Bagisto, an open‑source Laravel eCommerce platform, contains an Insecure Direct Object Reference in the customer order reorder endpoint. When a customer is logged in, the system does not verify that the order identifier supplied in the request belongs to that customer. An attacker can therefore alter the order ID parameter, causing the platform to load another customer’s order and add those items to their own cart. This flaw enables the attacker to view the contents of other users’ orders, duplicate purchases, and potentially commit fraud. The weak points reflected in CWE-284 and CWE-639 underline the lack of proper access control and user‑controlled key validation.

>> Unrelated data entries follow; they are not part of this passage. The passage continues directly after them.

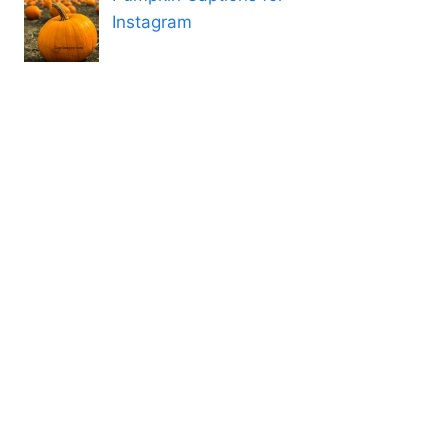
Instagram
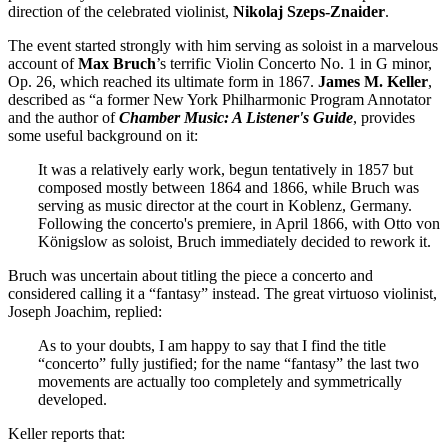
direction of the celebrated violinist,
Nikolaj
Szeps-Znaider
.
The event started strongly with him serving as soloist in a marvelous
account of
Max
Bruch
’s terrific Violin Concerto No. 1 in G minor,
Op. 26, which reached its ultimate form in 1867.
James M. Keller
,
described as “a former New York Philharmonic Program Annotator
and the author of
Chamber Music: A Listener's Guide
, provides
some useful background on it:
It was a relatively early work, begun tentatively in 1857 but
composed mostly between 1864 and 1866, while Bruch was
serving as music director at the court in Koblenz, Germany.
Following the concerto's premiere, in April 1866, with Otto von
Königslow as soloist, Bruch immediately decided to rework it.
Bruch was uncertain about titling the piece a concerto and
considered calling it a “fantasy” instead. The great virtuoso violinist,
Joseph Joachim, replied:
As to your doubts, I am happy to say that I find the title
“concerto” fully justified; for the name “fantasy” the last two
movements are actually too completely and symmetrically
developed.
Keller reports that:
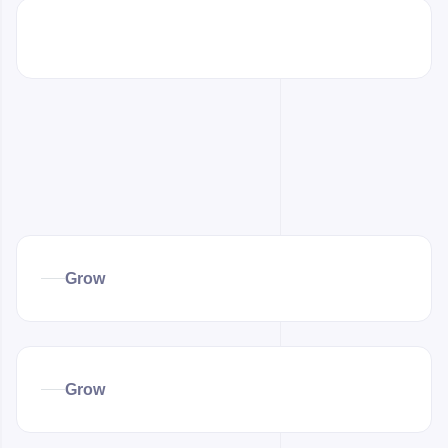
Grow
Grow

All Bagisto installations running a version earlier than 2.3.10 are vulnerable. The affected product is Bagisto, as identified by its CNA vendor/product designation. Versions 2.3.10 and later include the patch that closes the issue.

The CVSS score of 7.1 indicates a high severity vulnerability that can result in serious privacy and financial harm. The EPSS score of less than 1% suggests that, as of the latest analysis, exploitation opportunities are currently rare, but the flaw remains present and discoverable by any authenticated account. The vulnerability is not listed in the CISA KEV catalog, yet a public advisory from Bagisto and a commit that fixes the bug have been published. Attackers with a valid user session can exploit the IDOR by simply changing the order identifier in the request, making the risk straightforward to realize without advanced tooling.